• [ЗАДАНИЯ]:
1. С каким рассказом и какого автора в отрывке о Балларде сравниваются его произведения?
2. Перечислите все действия дерева из предложения отрывка о Балларде, которое начинается словами «Дерево потихоньку протянуло».

Но большинство произведений Балларда хотя бы хорошо написаны. Как же далеко они отстоят — как небо от Земли — от научно-фантастических рассказов наподобие «Гибрида» Кита Ломера. Мотив близок сюжетным линиям повестей Балларда, но представлен он в форме документальной вульгаризации. На чужой планете упало огромное, отдельно стоявшее дерево, рядом с которым лежал умирающий человек. Дерево потихоньку протянуло к умирающему свои самые тонкие побеги и проникло в его мозг, вступив в соглашение с подсознанием (эту беседу автор цитирует во всех деталях, чтобы не могло возникнуть никаких сомнений в реальности происходящего). Великодушное дерево спасет человека от смерти — но на принципах взаимности оказанных услуг. Человек будет жить долго, очень долго, а потом согласно обещанию, которое его подсознание дало дереву, он пустит корни на каком-нибудь океанском берегу уже как дерево, которое на этот случай оставило в нем свои почки. Подчеркиваю, что обо всем этом говорится всерьез, с интонациями сентиментального трагизма. Совершенно непреднамеренная комичность повествования порождена соединением разноплановых структур: в частности, структуры сказки о превращениях (царевна-лебедь, окаменевший принц и т. п.) и структуры торговой сделки; автор, видно, не отдавал себе отчета, что изменение посредством подстановки сказочных реквизитов на «реалистические» (ростки дерева обращаются не к душе человеческой, а к «научно» обоснованному и локализованному подсознанию) могут не только изменить смысловые значения, но и их модальности.

• [ИСХОДНЫЕ ДАННЫЕ]:
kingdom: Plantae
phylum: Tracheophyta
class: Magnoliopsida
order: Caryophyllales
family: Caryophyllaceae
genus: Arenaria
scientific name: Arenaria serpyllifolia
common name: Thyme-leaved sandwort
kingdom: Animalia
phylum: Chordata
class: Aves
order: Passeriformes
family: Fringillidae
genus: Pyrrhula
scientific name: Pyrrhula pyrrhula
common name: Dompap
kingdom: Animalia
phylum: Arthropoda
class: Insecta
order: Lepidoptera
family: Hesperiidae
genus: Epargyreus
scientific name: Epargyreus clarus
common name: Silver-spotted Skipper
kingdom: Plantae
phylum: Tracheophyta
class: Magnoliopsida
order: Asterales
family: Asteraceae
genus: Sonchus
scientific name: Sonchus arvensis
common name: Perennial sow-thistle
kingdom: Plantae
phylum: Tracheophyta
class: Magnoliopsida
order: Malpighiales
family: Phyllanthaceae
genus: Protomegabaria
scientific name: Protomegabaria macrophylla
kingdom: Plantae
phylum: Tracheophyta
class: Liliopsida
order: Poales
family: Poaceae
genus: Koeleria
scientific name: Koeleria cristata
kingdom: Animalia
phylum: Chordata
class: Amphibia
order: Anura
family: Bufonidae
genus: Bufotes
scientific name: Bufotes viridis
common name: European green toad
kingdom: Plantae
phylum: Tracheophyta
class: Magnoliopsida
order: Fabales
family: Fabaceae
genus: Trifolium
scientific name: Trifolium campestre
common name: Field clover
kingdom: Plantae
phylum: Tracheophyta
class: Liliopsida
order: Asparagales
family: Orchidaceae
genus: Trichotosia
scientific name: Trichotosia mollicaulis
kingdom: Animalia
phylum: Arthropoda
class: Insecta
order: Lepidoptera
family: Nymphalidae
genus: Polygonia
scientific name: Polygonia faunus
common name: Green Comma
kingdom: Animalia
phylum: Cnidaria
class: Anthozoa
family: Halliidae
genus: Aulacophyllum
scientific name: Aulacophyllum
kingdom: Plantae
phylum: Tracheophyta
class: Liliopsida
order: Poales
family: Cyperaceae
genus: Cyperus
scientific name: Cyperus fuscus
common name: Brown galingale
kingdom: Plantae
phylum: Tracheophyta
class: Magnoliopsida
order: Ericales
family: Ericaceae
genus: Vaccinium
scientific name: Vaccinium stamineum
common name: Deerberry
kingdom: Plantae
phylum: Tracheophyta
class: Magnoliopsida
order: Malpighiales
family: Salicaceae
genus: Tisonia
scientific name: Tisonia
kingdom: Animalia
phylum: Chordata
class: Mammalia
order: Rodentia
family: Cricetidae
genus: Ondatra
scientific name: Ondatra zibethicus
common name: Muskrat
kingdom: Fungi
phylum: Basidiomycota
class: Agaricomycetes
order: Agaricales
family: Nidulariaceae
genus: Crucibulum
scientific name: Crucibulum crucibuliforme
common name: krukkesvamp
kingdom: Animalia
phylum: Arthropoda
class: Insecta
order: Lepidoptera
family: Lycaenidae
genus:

• [ОТВЕТЫ]:
1. С рассказом «Гибрид» Кита Ломера.

2. Дерево протянуло к умирающему свои самые тонкие побеги, проникло в его мозг и вступило в соглашение с подсознанием.